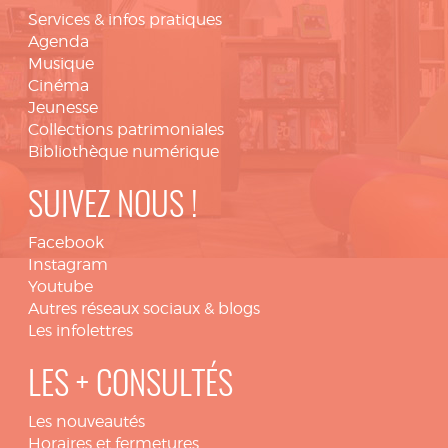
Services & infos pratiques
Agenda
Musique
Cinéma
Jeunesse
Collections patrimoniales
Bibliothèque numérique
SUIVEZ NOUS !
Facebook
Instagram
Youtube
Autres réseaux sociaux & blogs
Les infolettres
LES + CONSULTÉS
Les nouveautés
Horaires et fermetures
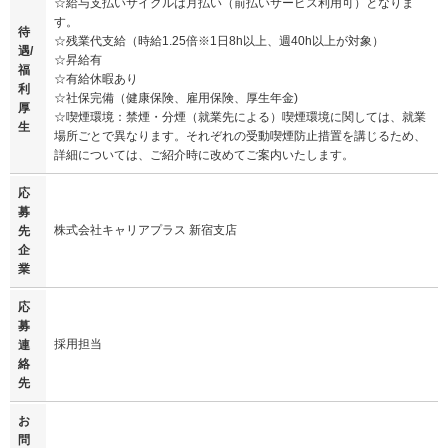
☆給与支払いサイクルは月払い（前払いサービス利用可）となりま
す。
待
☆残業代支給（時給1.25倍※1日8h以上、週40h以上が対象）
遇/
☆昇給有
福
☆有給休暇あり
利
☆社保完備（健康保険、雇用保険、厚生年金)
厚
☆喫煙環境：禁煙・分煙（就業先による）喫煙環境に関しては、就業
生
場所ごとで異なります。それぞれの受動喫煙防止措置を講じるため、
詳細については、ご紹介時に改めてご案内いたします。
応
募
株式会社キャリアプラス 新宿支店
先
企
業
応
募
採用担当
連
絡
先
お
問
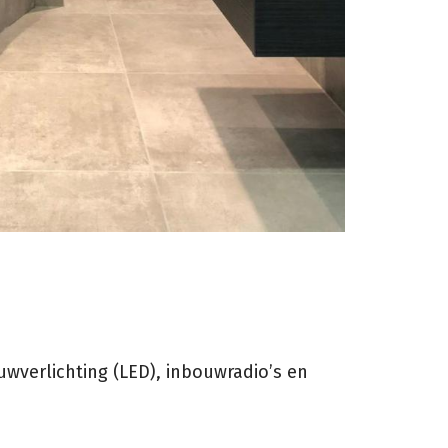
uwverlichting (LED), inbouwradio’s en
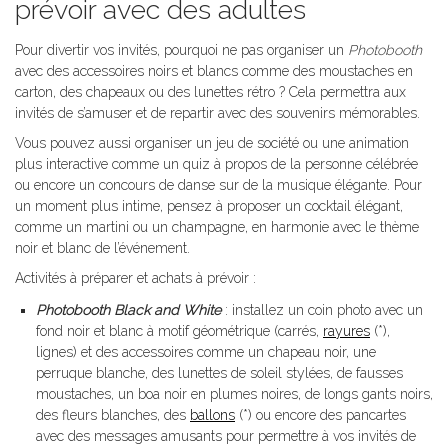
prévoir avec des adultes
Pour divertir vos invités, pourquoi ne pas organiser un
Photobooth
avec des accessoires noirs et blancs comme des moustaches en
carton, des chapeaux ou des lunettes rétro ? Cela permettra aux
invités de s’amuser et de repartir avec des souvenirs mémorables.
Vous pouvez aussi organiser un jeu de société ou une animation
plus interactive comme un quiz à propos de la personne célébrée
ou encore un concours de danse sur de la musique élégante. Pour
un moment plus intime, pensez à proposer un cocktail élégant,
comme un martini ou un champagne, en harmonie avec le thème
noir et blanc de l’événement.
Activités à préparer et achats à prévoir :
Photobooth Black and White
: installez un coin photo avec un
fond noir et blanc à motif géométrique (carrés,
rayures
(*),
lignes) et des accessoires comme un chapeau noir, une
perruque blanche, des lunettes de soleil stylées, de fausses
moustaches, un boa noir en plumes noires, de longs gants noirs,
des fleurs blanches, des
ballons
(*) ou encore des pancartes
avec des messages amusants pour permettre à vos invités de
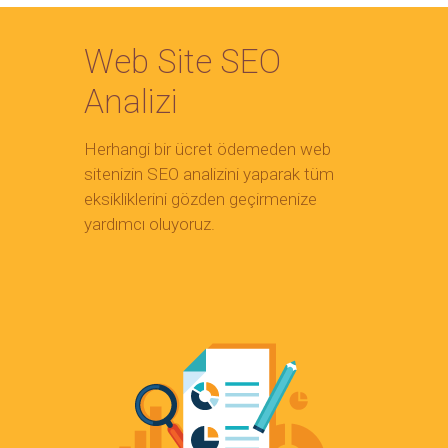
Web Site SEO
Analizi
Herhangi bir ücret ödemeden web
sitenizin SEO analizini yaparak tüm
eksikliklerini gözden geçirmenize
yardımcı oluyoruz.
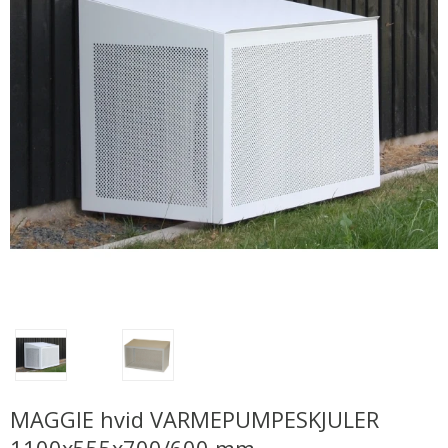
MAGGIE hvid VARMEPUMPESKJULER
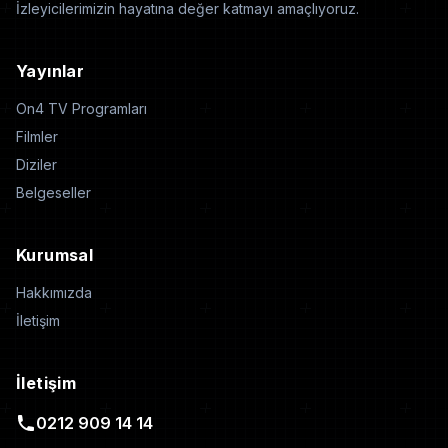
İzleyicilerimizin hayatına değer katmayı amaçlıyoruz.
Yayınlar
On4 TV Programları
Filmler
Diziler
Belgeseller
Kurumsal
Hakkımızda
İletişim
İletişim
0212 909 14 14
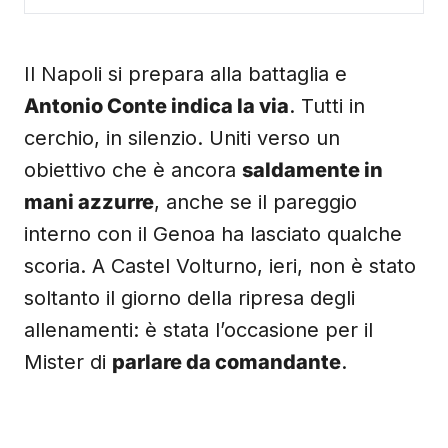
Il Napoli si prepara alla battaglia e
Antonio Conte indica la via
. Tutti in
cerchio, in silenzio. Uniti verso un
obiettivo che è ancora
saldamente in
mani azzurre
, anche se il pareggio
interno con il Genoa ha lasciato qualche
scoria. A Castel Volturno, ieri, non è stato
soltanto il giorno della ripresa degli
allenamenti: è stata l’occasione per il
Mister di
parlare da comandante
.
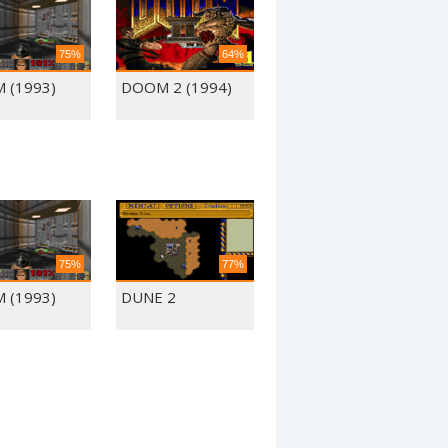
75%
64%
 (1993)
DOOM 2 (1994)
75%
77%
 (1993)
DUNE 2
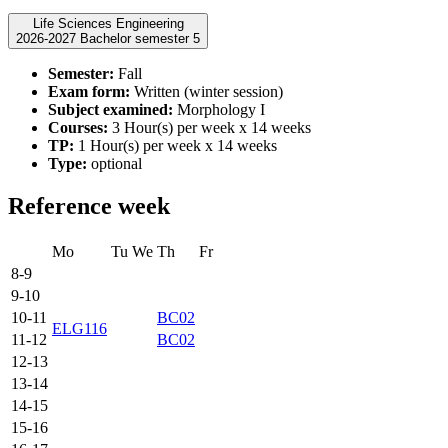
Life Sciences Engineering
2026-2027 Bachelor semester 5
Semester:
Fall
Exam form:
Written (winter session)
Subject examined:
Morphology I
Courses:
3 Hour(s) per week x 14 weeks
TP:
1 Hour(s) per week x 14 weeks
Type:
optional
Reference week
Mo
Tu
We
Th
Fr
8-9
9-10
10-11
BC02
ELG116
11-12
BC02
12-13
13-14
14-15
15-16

=-=-=-=-=

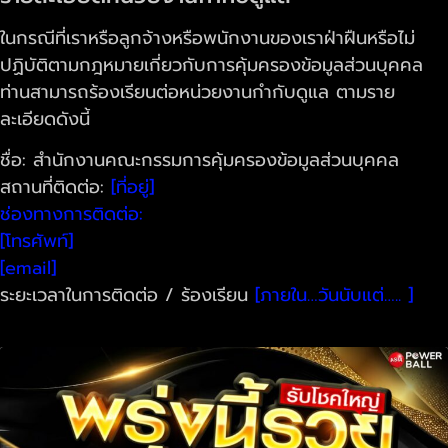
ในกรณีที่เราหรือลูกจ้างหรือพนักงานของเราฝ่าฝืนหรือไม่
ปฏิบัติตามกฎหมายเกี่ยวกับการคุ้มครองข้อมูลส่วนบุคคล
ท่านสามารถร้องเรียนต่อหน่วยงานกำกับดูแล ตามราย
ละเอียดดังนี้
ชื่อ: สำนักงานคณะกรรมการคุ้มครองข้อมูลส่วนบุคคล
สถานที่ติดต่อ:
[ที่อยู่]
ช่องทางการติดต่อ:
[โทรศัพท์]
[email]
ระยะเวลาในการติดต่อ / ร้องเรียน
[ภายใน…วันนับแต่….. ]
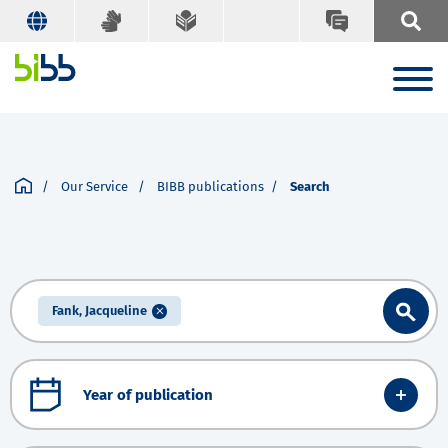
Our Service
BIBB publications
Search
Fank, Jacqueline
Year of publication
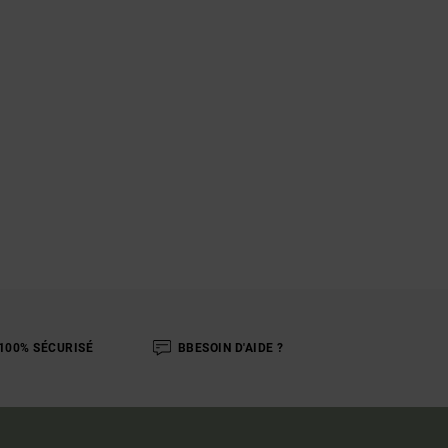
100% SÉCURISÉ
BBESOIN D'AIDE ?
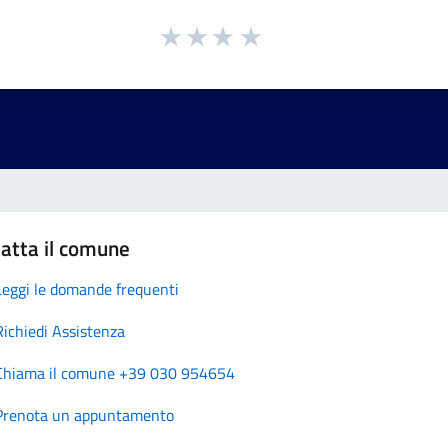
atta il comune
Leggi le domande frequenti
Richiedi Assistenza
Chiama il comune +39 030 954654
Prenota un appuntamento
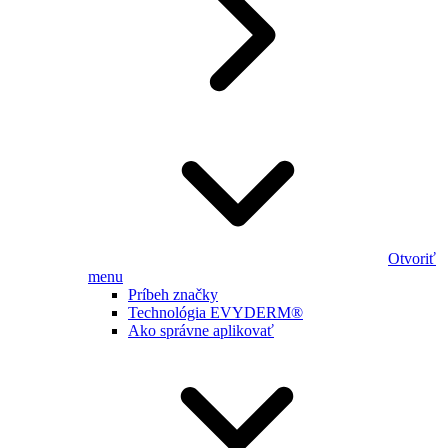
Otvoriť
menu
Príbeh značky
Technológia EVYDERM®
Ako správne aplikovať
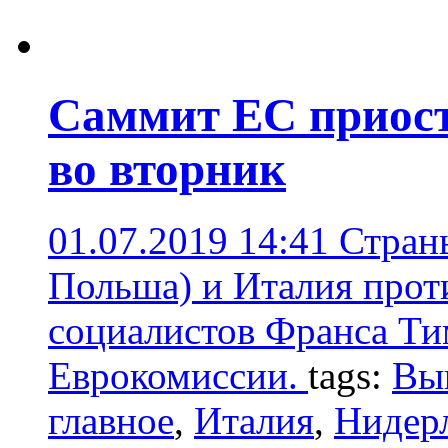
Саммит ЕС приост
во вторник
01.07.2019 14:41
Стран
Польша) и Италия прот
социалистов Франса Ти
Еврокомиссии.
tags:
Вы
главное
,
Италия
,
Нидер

=-=-=-=-=

» **What is needed**
Reproduce the stretch of the listing from the line containing "Services & infos pratiques" through the line containing "uwverlichting (LED), inbouwradio’s en", including both of those lines. Leave the pictures out of your answer.

» **Task solution**
Services & infos pratiques
Agenda
Musique
Cinéma
Jeunesse
Collections patrimoniales
Bibliothèque numérique
SUIVEZ NOUS !
Facebook
Instagram
Youtube
Autres réseaux sociaux & blogs
Les infolettres
LES + CONSULTÉS
Les nouveautés
Horaires et fermetures
☆給与支払いサイクルは月払い（前払いサービス利用可）となりま
す。
待
☆残業代支給（時給1.25倍※1日8h以上、週40h以上が対象）
遇/
☆昇給有
福
☆有給休暇あり
利
☆社保完備（健康保険、雇用保険、厚生年金)
厚
☆喫煙環境：禁煙・分煙（就業先による）喫煙環境に関しては、就業
生
場所ごとで異なります。それぞれの受動喫煙防止措置を講じるため、
詳細については、ご紹介時に改めてご案内いたします。
応
募
株式会社キャリアプラス 新宿支店
先
企
業
応
募
採用担当
連
絡
先
お
問
uwverlichting (LED), inbouwradio’s en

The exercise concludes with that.